The Corner

Economy & Business

Bond Markets and Italian Populism

Italian President Sergio Mattarella (Alessandro Bianchi/Reuters)

Financial markets had a bad day. Stocks fell across the U.S. and Europe, with the S&P 500 losing 1.2 percent of its value and the Eurostoxx 600 shedding 1.4 percent. U.S. Treasury bonds and the yen rose, suggesting a move into “safe haven” assets by investors. At Bloomberg, Randall Jensen attributes the selloff to “concern” that “Italy’s political woes will destabilize Europe,” and indeed, the yields on Italian government bonds jumped by a margin not seen in decades (yields move inverse to prices) suggesting investors think the risk of owning those bonds has skyrocketed.

The necessary caveat is in order: There might be several other causes for today’s market action. But it’s worth dwelling on the situation in Italy, which does seem to be a contributor. Last week, Italian president Sergio Mattarella decided to block the formation of a populist coalition government between the idiosyncratic Five Star Movement and the right-wing Northern League.

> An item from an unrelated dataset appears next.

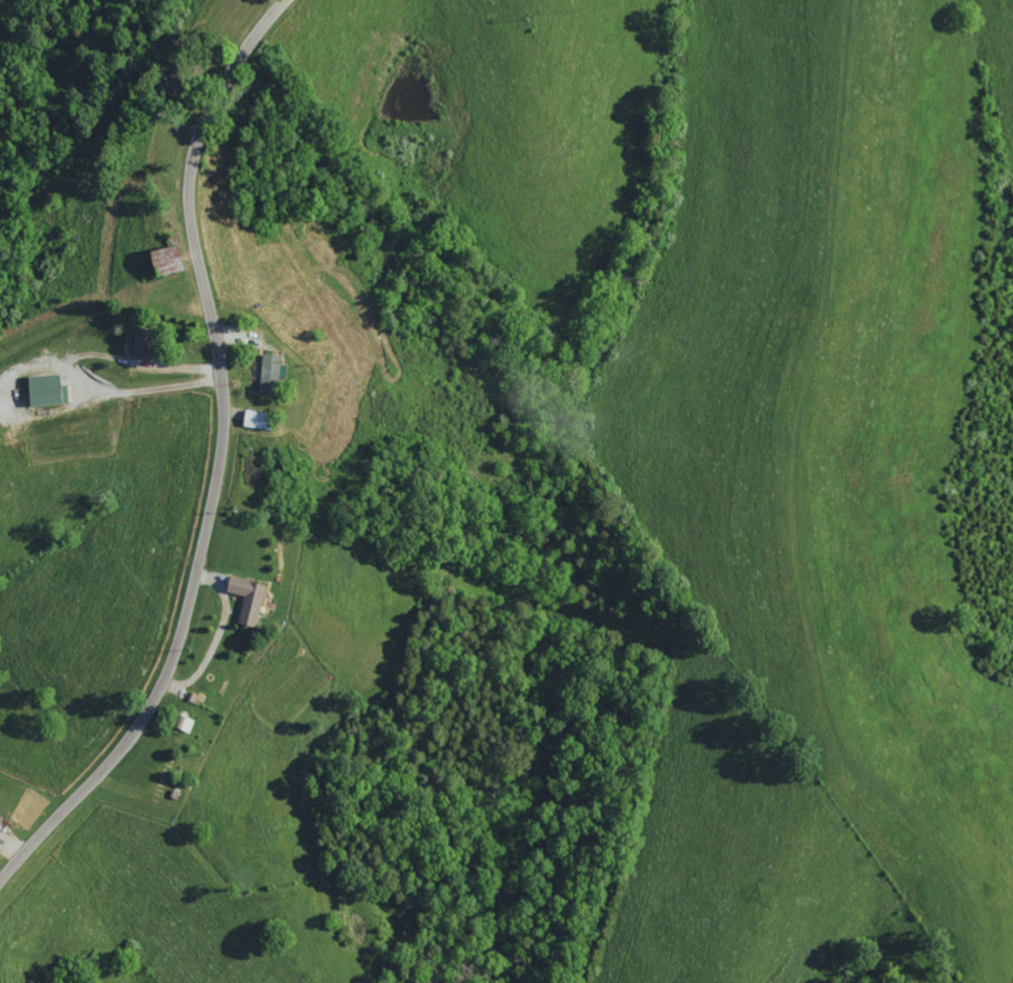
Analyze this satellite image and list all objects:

Combined, the two parties won a majority of votes in March’s parliamentary elections, giving them the opportunity to form a coalition government. But this month, the coalition decided to appoint Euroskeptic economist Paolo Savona as its finance minister, at which point Italian bonds began to sell off — and Mattarella intervened. Citing “the uncertainty about our position in the euro,” which he said “has alarmed Italian and foreign investors,” the president blocked the appointment of Savona.

Markets don’t seem convinced that Mattarella has saved the day. Also in Bloomberg, Ashoka Mody identifies a potential reason. When new elections eventually are held, voters, angry with a Europhile technocratic establishment that refuses to take their concerns seriously, may flock to the M5S and the League in even higher numbers. So, Mody argues, “in trying to preserve European orthodoxy, [Mattarella and his advisers] may unleash destructive forces that they can’t control.” Real interest rates in Italy are being held down — for now — by the European Central Bank, but with a stagnant domestic economy, any further rise in rates could lead to a recession. According to Mody, “Mattarella may well have set in motion a financial crisis from which it will be hard to pull back.”

If you’re a political leader, this saga makes a good case study in why you shouldn’t base your decisions on the whims of the bond market: It might not react as you hoped.